Oh that’s wonderful… Especially seeing those signs of the more advanced wildlife returning to these formerly devastated areas! The ranger service should be using you and your images to track this progress!!
The combination of the soft beauty of nature vs. what appears to be the harshness of it, is a thing of beauty in itself, and truly stunning views. Gorgeous photos, as always. I’m so glad you’re out there, visiting these places, taking their photographs, and sharing them with us. Your view of the world expands my own and I thank you.
I’m glad that you enjoy seeing these places Teresa! I am drawn to visit and explore them and when I do it seems that I wish everyone could see what I’ve seen. With each trip I understand more of how it all works and just how splendid it really is.
It’s good to see that so many insect species have already colonized the area. Whatever the interrelationships are they have apparently been reestablished. I was amazed to see that the small huckleberry plants were already bearing fruit too, which is also a help to the insects and wildlife.
The berries in that photo are actually from a dwarf huckleberry. I was surprised to see it so plentiful already in the badly burned areas and especially surprised to see so many berries already on it. Seems to me that will really help the recovery!
You know, I don’t think cranberries are even grown here at all. I’ve hear that there are a lot of huckleberries ripe right now but there sure haven’t in the places I’ve visited. These dwarf plants had quite a few, but they are small and I didn’t pick any.
That’s the way I feel about this wild country too, Stacey!
I know exactly what you mean about those college bills! The prices have just gotten up to a terrible level and the college debt is out of control. I think that common sense has been sacrificed to political correctness and in many cases greed, and our kids their parents are bearing the costs of it.
This might just be your most stunning collection yet!

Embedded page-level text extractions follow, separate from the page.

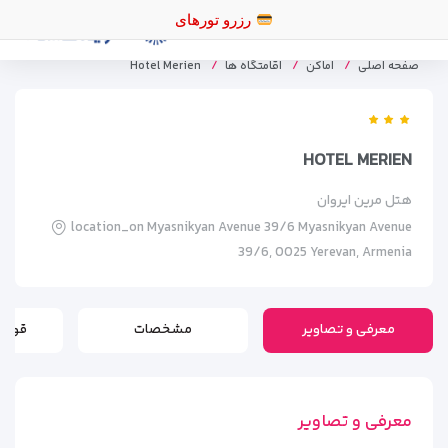
رزرو ت
صفحه اصلی
اماکن
اقامتگاه ها
Hotel Merien
HOTEL MERIEN
هتل مرین ایروان
location_on Myasnikyan Avenue 39/6 Myasnikyan Avenue
39/6, 0025 Yerevan, Armenia
معرفی و تصاویر
مشخصات
قوانی
معرفی و تصاویر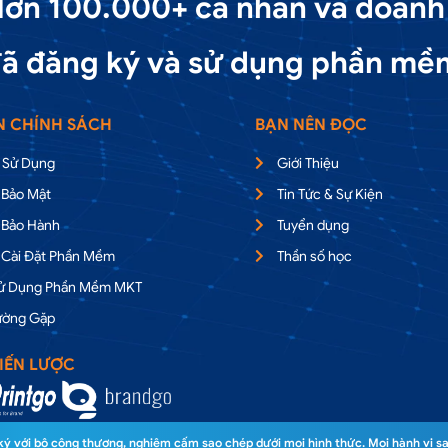
ơn 100.000+ cá nhân và doanh
ã đăng ký và sử dụng phần mề
N CHÍNH SÁCH
BẠN NÊN ĐỌC
 Sử Dụng
Giới Thiệu
 Bảo Mật
Tin Tức & Sự Kiện
 Bảo Hành
Tuyển dụng
 Cài Đặt Phần Mềm
Thần số học
Sử Dụng Phần Mềm MKT
ường Gặp
IẾN LƯỢC
 với bộ công thương, nghiêm cấm sao chép dưới mọi hình thức. Mọi hành vi sa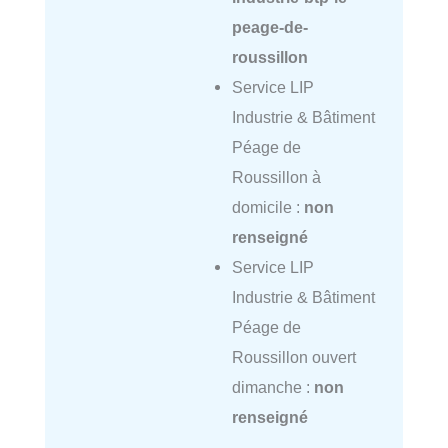
peage-de-
roussillon
Service LIP
Industrie & Bâtiment
Péage de
Roussillon à
domicile :
non
renseigné
Service LIP
Industrie & Bâtiment
Péage de
Roussillon ouvert
dimanche :
non
renseigné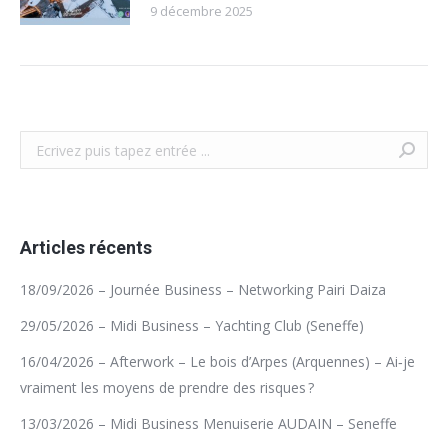
9 décembre 2025
Recherche
Articles récents
18/09/2026 – Journée Business – Networking Pairi Daiza
29/05/2026 – Midi Business – Yachting Club (Seneffe)
16/04/2026 – Afterwork – Le bois d’Arpes (Arquennes) – Ai‑je
vraiment les moyens de prendre des risques ?
13/03/2026 – Midi Business Menuiserie AUDAIN – Seneffe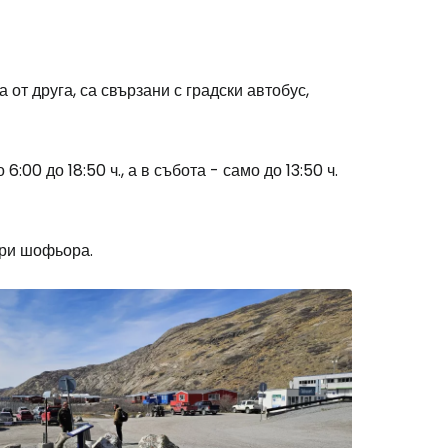
 от друга, са свързани с градски автобус,
одължете с Google
:00 до 18:50 ч., а в събота - само до 13:50 ч.
дължете с Facebook
при шофьора.
дължете с имейл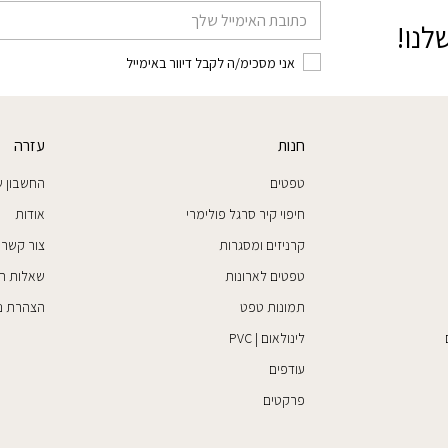
דוא׳׳ל
לנו!
אני מסכימ/ה לקבל דיוור באימייל
חנות
עזרה
טפטים
החשבון ש
חיפוי קיר סרגל פולימרי
אודות
קרניזים ומסגרות
צור קשר
טפטים לארונות
שאלות ת
תמונות טפט
הצהרת נג
לינולאום | PVC
עודפים
פרקטים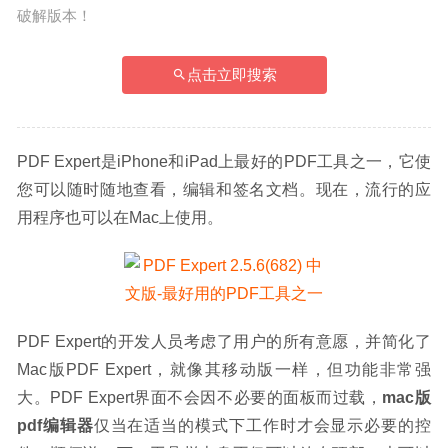
破解版本！
点击立即搜索
PDF Expert是iPhone和iPad上最好的PDF工具之一，它使
您可以随时随地查看，编辑和签名文档。现在，流行的应
用程序也可以在Mac上使用。
PDF Expert的开发人员考虑了用户的所有意愿，并简化了
Mac版PDF Expert，就像其移动版一样，但功能非常强
大。PDF Expert界面不会因不必要的面板而过载，
mac版
pdf编辑器
仅当在适当的模式下工作时才会显示必要的控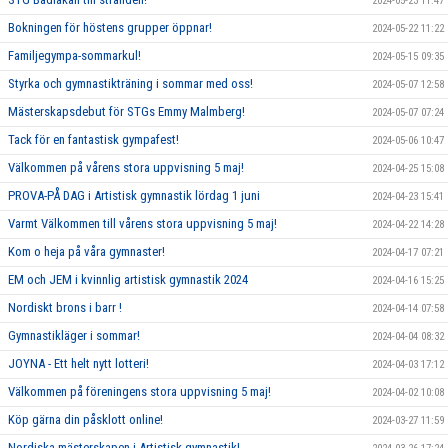
2024-05-23 11:47
Bokningen för höstens grupper öppnar!
2024-05-22 11:22
Familjegympa-sommarkul!
2024-05-15 09:35
Styrka och gymnastikträning i sommar med oss!
2024-05-07 12:58
Mästerskapsdebut för STGs Emmy Malmberg!
2024-05-07 07:24
Tack för en fantastisk gympafest!
2024-05-06 10:47
Välkommen på vårens stora uppvisning 5 maj!
2024-04-25 15:08
PROVA-PÅ DAG i Artistisk gymnastik lördag 1 juni
2024-04-23 15:41
Varmt Välkommen till vårens stora uppvisning 5 maj!
2024-04-22 14:28
Kom o heja på våra gymnaster!
2024-04-17 07:21
EM och JEM i kvinnlig artistisk gymnastik 2024
2024-04-16 15:25
Nordiskt brons i barr !
2024-04-14 07:58
Gymnastikläger i sommar!
2024-04-04 08:32
JOYNA - Ett helt nytt lotteri!
2024-04-03 17:12
Välkommen på föreningens stora uppvisning 5 maj!
2024-04-02 10:08
Köp gärna din påsklott online!
2024-03-27 11:59
Nordiska mästerskapen i Artistisk gymnastik!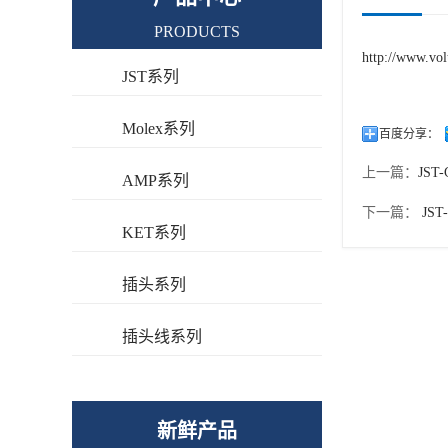
PRODUCTS
http://www.vol
JST系列
Molex系列
百度分享：
上一篇：
JST
AMP系列
下一篇：
JST
KET系列
插头系列
插头线系列
新鲜产品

So many favorites in this group, hard to narrow it to one or two. The goldenrod in front of the fireweed is very striking as is the bug (a “true bug” with a shield on its back) on the pearly everlasting.
BTW, the one that’s labelled “cushion buckwheat” looks more like a spirea to me, but I can’t see enough of the plant’s form in this image to be sure.
What?! Thirty-six degrees. My goodness. One more bit of evidence that we live in a very large country, indeed. It was wonderful to see the water flowing in one of your photos, and I’m just entranced by that “whatever” on the pearly everlasting. He’s quite the fancy bug. Overall, I think my favorite is the 5th photo down. The vista’s magnificent, of course, as is the composition, but one reason I like it so much is that it reminds me of the paintings done by a Western explorer. Unfortunately, I can’t remember his name just now – makes searching a little difficult. But the photo’s wonderful.
We are getting into the time of year when any kind of weather can be expected. I just tucked a down vest in my pack again. Friday I was hiking on a high trail, the temperature was in the 40′s with a stiff wind blowing and it was cold! Glacier even had a little snow a few days ago.
Nearly all of these mountain peaks would inspire an artist I’m sure. I’ve seen them for over 60 years now and I’m always in awe.
That water flow is part of the headwaters of a stream that I fish quite often and so it’s pretty special to me. I’m so glad to see it still running well there even this late in the summer.
I think Muir’s statement is very true. I wish it were that way with people too! The Chippy Creek fire area has gotten a good start at renewal. Now there is an even larger fire from Idaho starting to burn into the southwest corner of Montana. At 300 square miles already, it is twice the size of Chippy Creek.